Matt Miazga nie dla Polski , czyli koniec walki o młodego obrońcę New York Red Bulls

Młody 20-letni obrońca New York Red Bulls Matt Miazga nie zagra już nigdy w reprezentacji Polski. Ktoś zapyta dlaczego , a odpowiedź jest bardzo prosta.Młody piłkarz wystąpił w meczu eliminacyjnym reprezentacji Stanów Zjednoczonych z Saint Vincent i Grenadyny do mistrzostw świata 2018 , które odbędą się w Rosji.

Miazga urodził się w rodzinie polskich emigrantów mieszkających w USA ,ale dla Polski zagrał tylko raz.Był to mecz polskich osiemnastolatków przeciwko ich rówieśnikom ze Słowenii wygrany przez Polaków 2:1. Od tego momentu Matt grał tylko dla amerykańskich młodzieżówek w kategoriach wiekowych: U-18,U-20 i U-23. W kategorii do lat 20 wystąpił na tegorocznych mistrzostwach świata gdzie Jankesi dotarli do ćwierćfinału przegrywając tam rzutami karnymi 5:6 z późniejszym mistrzem świata-Serbią.W regulaminowym czasie gry i dogrywce nie padły bramki.

Młody obrońca zapewniał nawet po mundialu młodzieżowym, że przed nikim nie zamyka drzwi jeśli chodzi o powołanie do pierwszej reprezentacji narodowej.  Walka o obrońcę tegorocznego finalisty Konferencji Wschodniej w MLS zaczynała powoli dobiegać końca.

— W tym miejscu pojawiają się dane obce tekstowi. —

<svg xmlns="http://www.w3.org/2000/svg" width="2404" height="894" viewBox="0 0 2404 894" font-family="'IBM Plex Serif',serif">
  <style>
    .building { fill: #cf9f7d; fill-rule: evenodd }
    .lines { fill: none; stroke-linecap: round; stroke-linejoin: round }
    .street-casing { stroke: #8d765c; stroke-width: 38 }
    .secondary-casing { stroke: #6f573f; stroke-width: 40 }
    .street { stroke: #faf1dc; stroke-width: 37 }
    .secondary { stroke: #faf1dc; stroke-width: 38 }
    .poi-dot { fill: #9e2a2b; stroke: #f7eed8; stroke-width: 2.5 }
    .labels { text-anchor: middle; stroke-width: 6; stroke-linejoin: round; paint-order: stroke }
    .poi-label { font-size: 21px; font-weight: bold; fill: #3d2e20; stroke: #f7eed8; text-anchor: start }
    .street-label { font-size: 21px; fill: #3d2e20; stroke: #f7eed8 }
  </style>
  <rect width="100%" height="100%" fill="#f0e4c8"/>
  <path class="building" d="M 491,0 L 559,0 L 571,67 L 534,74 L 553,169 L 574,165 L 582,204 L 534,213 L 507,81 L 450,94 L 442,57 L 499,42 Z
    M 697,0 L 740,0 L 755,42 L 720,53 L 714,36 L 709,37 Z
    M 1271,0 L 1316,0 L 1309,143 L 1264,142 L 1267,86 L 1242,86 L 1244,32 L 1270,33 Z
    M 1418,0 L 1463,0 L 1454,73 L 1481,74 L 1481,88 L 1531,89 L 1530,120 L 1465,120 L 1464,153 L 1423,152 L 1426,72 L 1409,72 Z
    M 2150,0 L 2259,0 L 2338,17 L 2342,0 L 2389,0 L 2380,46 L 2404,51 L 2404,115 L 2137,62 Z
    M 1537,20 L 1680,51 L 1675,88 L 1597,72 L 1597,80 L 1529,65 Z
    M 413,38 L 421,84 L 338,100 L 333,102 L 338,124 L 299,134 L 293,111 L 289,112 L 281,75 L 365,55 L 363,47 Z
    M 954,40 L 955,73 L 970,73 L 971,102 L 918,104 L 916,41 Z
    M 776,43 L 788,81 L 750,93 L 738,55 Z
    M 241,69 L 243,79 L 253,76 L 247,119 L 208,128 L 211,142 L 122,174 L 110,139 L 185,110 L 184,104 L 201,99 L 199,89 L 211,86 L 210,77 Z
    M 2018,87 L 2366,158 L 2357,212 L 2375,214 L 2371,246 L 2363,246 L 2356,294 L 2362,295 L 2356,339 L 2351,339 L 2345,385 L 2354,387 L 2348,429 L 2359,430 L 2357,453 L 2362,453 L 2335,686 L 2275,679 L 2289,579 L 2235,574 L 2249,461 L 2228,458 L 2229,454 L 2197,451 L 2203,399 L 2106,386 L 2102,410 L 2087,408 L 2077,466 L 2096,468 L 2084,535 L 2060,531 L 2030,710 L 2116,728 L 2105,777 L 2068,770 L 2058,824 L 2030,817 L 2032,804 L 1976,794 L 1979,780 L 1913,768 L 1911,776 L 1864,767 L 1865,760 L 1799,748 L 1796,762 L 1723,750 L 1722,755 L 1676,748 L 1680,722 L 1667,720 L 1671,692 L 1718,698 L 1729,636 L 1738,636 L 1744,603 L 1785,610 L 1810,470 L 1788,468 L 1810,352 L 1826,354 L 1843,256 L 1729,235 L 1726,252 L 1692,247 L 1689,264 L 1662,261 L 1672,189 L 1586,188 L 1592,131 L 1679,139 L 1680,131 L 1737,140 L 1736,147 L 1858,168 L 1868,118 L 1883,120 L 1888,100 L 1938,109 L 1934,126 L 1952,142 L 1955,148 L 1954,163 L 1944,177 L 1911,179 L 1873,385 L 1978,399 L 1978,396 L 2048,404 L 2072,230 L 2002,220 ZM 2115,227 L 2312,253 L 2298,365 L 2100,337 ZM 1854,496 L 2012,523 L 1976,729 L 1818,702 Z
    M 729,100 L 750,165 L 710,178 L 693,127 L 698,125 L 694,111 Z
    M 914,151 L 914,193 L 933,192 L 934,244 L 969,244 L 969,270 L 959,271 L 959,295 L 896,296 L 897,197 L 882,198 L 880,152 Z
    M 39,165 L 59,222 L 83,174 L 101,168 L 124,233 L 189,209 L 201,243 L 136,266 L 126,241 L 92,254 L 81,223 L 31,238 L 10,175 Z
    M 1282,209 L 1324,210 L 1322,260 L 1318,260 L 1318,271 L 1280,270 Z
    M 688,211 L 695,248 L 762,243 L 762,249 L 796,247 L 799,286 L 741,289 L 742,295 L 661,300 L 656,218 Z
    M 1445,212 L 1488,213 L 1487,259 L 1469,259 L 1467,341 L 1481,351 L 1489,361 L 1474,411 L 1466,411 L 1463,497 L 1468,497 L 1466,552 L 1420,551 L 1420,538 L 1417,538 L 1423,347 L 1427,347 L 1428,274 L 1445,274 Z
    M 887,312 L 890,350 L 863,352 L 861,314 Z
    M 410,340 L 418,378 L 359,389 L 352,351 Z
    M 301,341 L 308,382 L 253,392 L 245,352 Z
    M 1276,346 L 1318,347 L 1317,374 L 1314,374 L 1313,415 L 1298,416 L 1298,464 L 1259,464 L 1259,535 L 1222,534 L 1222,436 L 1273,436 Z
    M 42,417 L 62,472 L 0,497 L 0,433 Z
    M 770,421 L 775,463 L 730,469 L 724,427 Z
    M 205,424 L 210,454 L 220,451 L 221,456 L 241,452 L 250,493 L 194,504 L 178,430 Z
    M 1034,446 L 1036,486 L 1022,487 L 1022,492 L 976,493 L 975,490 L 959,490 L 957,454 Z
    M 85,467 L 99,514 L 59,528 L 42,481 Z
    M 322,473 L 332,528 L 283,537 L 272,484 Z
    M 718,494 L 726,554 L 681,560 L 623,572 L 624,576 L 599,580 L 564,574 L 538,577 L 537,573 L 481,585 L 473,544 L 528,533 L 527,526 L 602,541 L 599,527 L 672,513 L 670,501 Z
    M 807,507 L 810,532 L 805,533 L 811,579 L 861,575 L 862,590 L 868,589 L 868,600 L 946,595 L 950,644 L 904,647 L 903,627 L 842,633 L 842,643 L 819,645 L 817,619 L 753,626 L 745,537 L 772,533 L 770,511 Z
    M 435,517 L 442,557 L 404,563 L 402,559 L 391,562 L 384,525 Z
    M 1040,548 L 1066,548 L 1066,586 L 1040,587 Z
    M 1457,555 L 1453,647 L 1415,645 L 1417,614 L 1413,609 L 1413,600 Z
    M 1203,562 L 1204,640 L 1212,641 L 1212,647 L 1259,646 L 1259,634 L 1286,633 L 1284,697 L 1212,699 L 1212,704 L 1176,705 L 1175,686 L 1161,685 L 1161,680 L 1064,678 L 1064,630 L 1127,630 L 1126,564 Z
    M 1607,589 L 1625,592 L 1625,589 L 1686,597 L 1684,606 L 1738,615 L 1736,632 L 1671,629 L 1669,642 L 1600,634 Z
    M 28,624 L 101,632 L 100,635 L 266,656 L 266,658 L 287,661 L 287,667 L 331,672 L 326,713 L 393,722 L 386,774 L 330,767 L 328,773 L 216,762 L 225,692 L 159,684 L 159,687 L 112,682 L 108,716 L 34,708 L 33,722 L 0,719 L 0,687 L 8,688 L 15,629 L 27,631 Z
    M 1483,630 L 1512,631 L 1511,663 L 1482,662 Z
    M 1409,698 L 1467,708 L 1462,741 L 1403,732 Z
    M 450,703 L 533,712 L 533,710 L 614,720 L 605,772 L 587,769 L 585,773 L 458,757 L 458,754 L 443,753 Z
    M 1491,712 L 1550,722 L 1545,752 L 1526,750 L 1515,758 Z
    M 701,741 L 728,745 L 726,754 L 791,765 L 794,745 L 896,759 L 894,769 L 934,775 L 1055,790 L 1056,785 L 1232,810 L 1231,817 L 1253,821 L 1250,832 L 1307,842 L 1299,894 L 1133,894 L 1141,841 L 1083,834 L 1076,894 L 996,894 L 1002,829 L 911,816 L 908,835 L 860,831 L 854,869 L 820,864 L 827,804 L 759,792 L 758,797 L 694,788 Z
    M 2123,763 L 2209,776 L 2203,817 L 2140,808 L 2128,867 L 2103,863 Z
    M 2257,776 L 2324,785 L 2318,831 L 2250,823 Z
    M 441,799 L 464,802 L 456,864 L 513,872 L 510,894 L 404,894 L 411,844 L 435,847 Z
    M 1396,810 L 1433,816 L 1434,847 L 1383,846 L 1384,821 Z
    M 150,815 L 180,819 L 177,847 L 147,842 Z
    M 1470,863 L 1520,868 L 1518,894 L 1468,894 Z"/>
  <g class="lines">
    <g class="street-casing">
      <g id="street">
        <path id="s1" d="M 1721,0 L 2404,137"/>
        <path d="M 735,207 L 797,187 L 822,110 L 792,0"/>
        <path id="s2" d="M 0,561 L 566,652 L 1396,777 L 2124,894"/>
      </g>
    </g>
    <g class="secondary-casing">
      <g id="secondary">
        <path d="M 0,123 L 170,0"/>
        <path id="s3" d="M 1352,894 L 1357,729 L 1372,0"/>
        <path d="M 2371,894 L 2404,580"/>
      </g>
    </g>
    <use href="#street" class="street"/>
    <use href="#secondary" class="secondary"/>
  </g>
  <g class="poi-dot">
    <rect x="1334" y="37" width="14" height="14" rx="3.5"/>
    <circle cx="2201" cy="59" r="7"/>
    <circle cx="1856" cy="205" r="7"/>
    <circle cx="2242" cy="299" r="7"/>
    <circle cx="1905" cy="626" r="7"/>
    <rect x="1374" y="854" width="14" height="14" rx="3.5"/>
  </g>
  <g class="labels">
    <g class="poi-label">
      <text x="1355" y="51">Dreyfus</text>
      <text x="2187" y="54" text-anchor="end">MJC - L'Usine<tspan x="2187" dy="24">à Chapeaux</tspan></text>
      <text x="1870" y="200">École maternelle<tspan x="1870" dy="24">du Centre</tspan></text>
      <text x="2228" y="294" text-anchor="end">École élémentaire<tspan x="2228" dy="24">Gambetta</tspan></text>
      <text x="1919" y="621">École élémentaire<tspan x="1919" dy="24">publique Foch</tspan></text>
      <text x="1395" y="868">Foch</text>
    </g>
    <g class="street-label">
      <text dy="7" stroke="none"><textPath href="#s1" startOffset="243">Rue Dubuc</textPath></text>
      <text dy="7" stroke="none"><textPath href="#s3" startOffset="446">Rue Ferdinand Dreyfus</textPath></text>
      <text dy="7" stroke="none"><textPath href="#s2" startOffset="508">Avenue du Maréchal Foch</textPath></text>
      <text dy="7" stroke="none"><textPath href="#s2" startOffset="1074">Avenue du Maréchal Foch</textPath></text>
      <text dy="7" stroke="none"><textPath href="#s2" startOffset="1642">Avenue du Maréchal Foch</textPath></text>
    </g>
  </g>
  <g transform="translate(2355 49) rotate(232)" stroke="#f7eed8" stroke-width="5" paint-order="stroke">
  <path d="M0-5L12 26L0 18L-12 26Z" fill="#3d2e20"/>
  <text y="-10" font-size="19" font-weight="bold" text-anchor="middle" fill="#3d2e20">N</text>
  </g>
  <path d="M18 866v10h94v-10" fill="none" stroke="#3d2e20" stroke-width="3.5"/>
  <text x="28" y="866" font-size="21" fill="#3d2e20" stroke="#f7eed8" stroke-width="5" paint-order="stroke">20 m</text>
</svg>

Pierwszym znakiem na to było powołanie Miazgi przez Juergena  Klinsmanna do dorosłej kadry Jankesów przeciwko Saint Vincent i Grenadynom oraz Trynidadowi i Tobago. Drugim znakiem który zamknął definitywnie nadzieję na to ,że Miazga zagra dla Polski było wprowadzenie go za Geoffa Camerona w 63.minucie meczu kiedy to Amerykanie prowadzili już z niżej notowanym rywalem 5:1.USA wygrało ostatecznie 6:1. Według przepisów FIFA jeśli jakiś zawodnik wystąpi w międzypaństwowym meczu o stawkę dla jakiejkolwiek drużyny nie ma możliwości zmiany reprezentacji. Ten przepis sprawił ,że jeden z podstawowych obrońców New York Red Bulls nie zagra już nigdy dla Polski.

Udostępnij
Dawid Janiak

Ta strona używa plików cookies.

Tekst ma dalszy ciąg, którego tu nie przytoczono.